The word schedule often feels like it could be swapped with straightjacket,  something that constricts us and removes our freedom.  I'm certainly against a schedule that leaves no room for spontaneous activities, but I've also seen how much time I can waste when I don't have a plan for a project. I love the line 'It is a net for catching days.'  What a beautiful thought.   

'A mock-up of reason and order - willed, faked...'  The faked sounds a little like some of my plans, or at least my suggested timings for tasks!  I always seem to under estimate.

'A peace and a haven set into the wreck of time.'  I can certainly agree with that.  Starting a new project can be overwhelming, and I find myself doing other jobs simply because I don't know where to start.  That's when I need a plan.

10 April 2012

Reading Fiction and Your Brain

A few weeks ago I wrote a short post on the sense of smell, and more recently I read this article on what happens in our brain when we read detailed and evocative writing. Apparently words such as lavender, cinnamon or soap, elicit responses not only from the language-processing areas of our brains, but also those devoted to dealing with smells.

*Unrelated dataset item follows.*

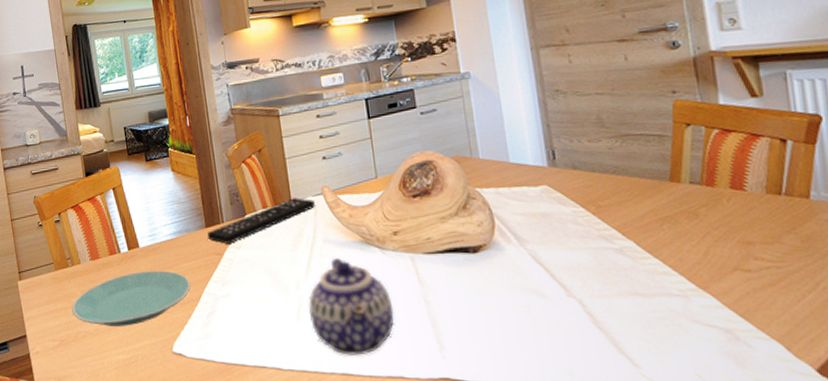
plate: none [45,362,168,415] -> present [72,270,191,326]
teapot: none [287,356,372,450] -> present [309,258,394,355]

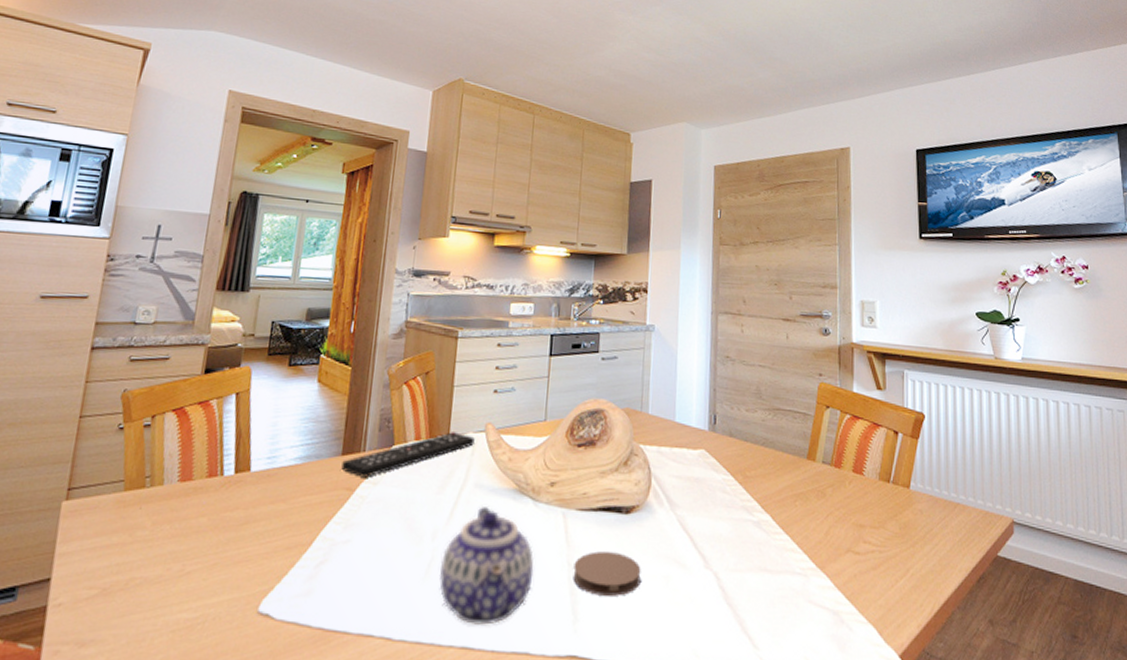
plate: present [72,270,191,326] -> none [131,502,305,574]
coaster: none [430,288,501,326] -> present [573,551,641,596]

The article also discusses other research, but I'll stay with the sense of smell for the moment. I recall when I wrote the first chapter of Driftwood, I specifically added details about the smell of coffee. I always found this amusing as I hate coffee, and can't stand the smell of it, but I know it is a smell many people enjoy.

I love the smell of cut grass, honeysuckle and jasmine, and freshly baked bread. Earlier today, on a walk along the beachfront, I passed a house where they are building a new deck, and the smell of cut macrocarpa was lovely.

What scents do you like most, and do you have a favourite descriptive passage about a particular smell?

05 April 2012

Voyage of Discovery

It's been a week for quotes - the universe must be trying to tell me something.

'The real voyage of discovery consists not in seeing new lands, but of seeing with new eyes.' Marcel Proust

I love the way I start seeing my local area in a different way when I have visitors to stay.  It begins even before they arrive, as I try to think of interesting places they will enjoy.

Working with a writing group or beta readers is much the same. I'm always fascinated by the way people see meaning in elements that maybe my subconscious added (if I'm that smart).  Or irritated at the errors I've missed over numerous edits. I hate that one - how did I miss typo?

01 April 2012

Romance Formula

Apparently the best selling books on Amazon are thrillers and romance. Not exactly a surprise I guess. I was discussing this with a writer friend, and we thought we should combine these into another genre - crick-lit.

This article talks about a romance formula and scientific options for finding the right person for you.  It looks at smell tests, DNA analysis to assess compatibility, and facial analysis. Interesting article, but I'm not sure it would make a good romance novel.